Dans les villes secondaires comme Shkodër, Durrës et Elbasan, l’infrastructure halal reste plus limitée mais fonctionnelle. Le système de certification, bien qu’en développement, manque encore d’uniformité nationale, il est recommandé de vérifier directement avec les établissements.

L’Albanie compte des centaines de mosquées, mais ce chiffre masque une réalité complexe : plusieurs d’entre elles nécessitent des rénovations majeures après des décennies de négligence. La nouvelle Grande Mosquée de Tirana, inaugurée en octobre 2024, dispose de 5 000 places et d’une architecture Ottomane. Les mosquées historiques comme Et’hem Bey à Tirana et la Mosquée du Roi à Elbasan, témoignent d’un riche héritage ottoman.

L’éducation islamique se structure autour de quelques madrasas et de l’Université Bedër à Tirana, première université islamique du pays qui offre des programmes de licence et master en études islamiques avec bourses complètes disponibles. Les programmes coraniques pour enfants et adultes fonctionnent principalement dans les mosquées locales.

La Constitution albanaise garantit une liberté religieuse complète, mais la réalité quotidienne révèle une société profondément sécularisée. Le port du hijab reste extrêmement rare, souvent perçu comme « non-albanais » et pouvant susciter des regards interrogateurs voire des commentaires négatifs, particulièrement en milieu professionnel ou éducatif.

La pratique du Ramadan reste largement privée et familiale. Les restaurants et commerces maintiennent leurs horaires normaux. Les iftars communautaires existent mais attirent principalement les pratiquants réguliers, minoritaires dans la population. Les familles se réunissent pour l’Aïd sans que tous observent nécessairement le jeûne.
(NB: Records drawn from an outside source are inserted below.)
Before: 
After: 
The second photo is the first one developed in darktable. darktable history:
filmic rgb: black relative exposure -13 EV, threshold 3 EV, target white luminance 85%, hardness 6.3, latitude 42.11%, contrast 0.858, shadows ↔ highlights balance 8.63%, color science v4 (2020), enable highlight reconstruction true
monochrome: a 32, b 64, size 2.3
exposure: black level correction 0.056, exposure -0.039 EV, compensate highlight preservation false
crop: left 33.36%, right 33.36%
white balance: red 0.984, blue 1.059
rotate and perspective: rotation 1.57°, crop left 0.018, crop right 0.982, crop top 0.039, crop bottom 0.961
L’héritage du régime communiste marque encore profondément la société. La destruction de 2 169 bâtiments religieux en sept mois et des décennies de répression ont créé une génération sans transmission religieuse. Cette rupture historique explique la méconnaissance généralisée des pratiques islamiques fondamentales.

Les défis restent considérables. La fin de la majorité musulmane absolue en 2023 marque un tournant historique. La sécularisation croissante, les influences étrangères et les questions patrimoniales non résolues menacent l’équilibre. L’intégration européenne complique la préservation de cette identité religieuse.

L’Albanie offre aux musulmans un environnement mêlant liberté constitutionnelle et défis culturels. Les inconvénients comprennent une sécularisation extrême marginalisant la pratique religieuse visible, des infrastructures religieuses insuffisantes et des préjugés latents contre les expressions de foi publiques.

Pour les familles voulant faire la hijra, l’Albanie peut convenir à ceux cherchant un pays musulman nominal, mais représente un défi pour ceux désirant une société activement religieuse. Le succès dépendra largement de la capacité à naviguer entre pratique privée et vie publique séculaire, tout en contribuant au renouveau progressif de l’infrastructure islamique du pays. Les musulmans adoptent généralement une approche discrète, en s’intégrant aux réseaux communautaires existants, particulièrement autour des mosquées principales et des organisations comme la Communauté Musulmane d’Albanie.

Sources : Balkan Insight (2019), Cairn.info, Wikipedia, Albania 360 (2025), Country Studies, Chicago Tribune (2007), Pew Research (2012), Recensement albanais (2023), Données démographiques albanaises (2011-2023), Persée – René Epp.